Lessons for developers and technology companies in Europe
Beyond the media frenzy surrounding Firefox, the collaboration between Anthropic and Mozilla yields a number of relevant conclusions for startups, technology SMEs and large European companies that develop their own software or digital services.
One of the clearest is that AI-assisted code auditing has become economically viableWhat previously would have required a team of specialists working for weeks can now have an initial automated sweep in a matter of hours or days, at a much lower cost than a thorough manual review.
Another lesson is that the Detection speed begins to outpace human correction capacityTools like Claude can quickly find dozens of potential vulnerabilities, but the bottleneck becomes the ability of internal teams to validate, prioritize, and patch those problems without breaking other parts of the system.

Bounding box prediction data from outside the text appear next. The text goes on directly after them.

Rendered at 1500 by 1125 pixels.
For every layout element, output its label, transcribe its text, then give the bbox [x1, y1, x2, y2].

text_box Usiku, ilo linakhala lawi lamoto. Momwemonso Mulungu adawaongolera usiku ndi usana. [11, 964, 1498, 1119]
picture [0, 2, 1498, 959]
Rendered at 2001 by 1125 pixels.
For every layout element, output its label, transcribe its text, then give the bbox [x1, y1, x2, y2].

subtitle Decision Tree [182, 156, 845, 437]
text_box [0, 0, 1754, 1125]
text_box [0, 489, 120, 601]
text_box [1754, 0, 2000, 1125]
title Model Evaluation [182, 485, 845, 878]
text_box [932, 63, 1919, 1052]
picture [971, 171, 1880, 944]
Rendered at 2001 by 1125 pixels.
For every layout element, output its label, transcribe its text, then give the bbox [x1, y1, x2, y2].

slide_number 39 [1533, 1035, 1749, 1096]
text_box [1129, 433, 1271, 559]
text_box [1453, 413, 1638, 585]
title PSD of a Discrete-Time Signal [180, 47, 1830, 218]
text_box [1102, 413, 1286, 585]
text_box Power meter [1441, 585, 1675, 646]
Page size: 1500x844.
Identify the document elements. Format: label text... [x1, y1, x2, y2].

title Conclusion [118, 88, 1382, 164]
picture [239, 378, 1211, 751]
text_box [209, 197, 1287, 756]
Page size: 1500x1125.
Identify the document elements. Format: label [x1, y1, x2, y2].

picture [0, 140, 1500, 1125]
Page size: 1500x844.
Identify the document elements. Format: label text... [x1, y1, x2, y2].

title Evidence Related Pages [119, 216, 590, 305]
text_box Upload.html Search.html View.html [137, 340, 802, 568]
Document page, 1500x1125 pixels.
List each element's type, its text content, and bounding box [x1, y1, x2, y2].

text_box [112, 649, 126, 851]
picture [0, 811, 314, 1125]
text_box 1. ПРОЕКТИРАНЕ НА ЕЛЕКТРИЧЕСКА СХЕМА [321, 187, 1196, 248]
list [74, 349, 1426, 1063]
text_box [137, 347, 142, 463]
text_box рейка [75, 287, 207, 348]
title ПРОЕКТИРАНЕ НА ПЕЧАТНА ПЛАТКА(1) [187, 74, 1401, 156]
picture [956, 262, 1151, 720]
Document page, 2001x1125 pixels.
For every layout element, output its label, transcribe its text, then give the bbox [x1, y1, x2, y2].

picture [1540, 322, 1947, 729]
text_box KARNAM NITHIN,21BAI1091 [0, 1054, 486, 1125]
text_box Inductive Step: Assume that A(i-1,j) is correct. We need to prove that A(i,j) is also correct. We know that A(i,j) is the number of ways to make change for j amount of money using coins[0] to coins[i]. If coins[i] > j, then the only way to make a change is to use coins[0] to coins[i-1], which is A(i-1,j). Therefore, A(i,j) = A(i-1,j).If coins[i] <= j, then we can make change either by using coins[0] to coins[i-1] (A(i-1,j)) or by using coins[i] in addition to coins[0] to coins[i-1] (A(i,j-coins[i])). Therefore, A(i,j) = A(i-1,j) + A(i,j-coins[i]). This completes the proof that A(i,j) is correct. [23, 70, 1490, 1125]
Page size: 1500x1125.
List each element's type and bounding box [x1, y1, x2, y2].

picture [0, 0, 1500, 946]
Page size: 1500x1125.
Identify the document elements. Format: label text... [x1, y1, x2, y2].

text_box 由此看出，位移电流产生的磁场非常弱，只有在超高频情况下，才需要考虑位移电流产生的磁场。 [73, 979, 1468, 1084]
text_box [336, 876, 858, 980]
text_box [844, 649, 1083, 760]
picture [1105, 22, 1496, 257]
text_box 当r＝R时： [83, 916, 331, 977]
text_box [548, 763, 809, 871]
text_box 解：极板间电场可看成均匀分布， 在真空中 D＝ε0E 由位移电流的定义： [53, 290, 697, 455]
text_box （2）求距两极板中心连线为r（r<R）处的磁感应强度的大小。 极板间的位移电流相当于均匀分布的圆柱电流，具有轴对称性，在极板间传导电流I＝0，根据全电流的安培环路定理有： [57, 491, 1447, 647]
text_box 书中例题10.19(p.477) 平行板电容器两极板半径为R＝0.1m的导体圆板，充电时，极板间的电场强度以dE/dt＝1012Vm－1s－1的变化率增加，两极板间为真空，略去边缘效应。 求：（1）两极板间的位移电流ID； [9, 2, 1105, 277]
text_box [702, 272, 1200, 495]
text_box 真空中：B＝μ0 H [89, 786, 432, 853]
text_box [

It is also clear that Open source is not synonymous with guaranteed securityHowever, it does offer one significant advantage: transparency. Projects like Firefox, very popular in Europe for their focus on privacy, allow both the community and automated agents to continuously review the code, something impossible in closed solutions.
For many organizations, integrating AI into the development pipeline—for example, by incorporating automated analytics into the CI/CD phases—can become a differentiating factor when demonstrating regulatory complianceThis is becoming increasingly relevant with the future application of European standards on cybersecurity and critical software.
At the same time, the case serves as a reminder that attackers also have access to similar technologies. The current advantage seems to be on the side of the defense.AI is better at finding and helping to correct flaws than exploiting them, but no one takes it for granted that this advantage will last for many years.
In this scenario, security managers in European companies—from banks to e-commerce platforms or digital utilities—are beginning to see these tools not as an experimental extra, but as another piece of their software protection strategy.
The Firefox and Anthropic debacles demonstrate how a well-guided and supervised AI model can act as a top-tier security auditor: it can review large codebases, detect complex errors, and propose solutions very quickly. At the same time, it makes it clear that the final decision still rests with human teams, who must decide what to patch, how, and with what priorities, in a landscape where the pace of software and threat evolution continues to accelerate.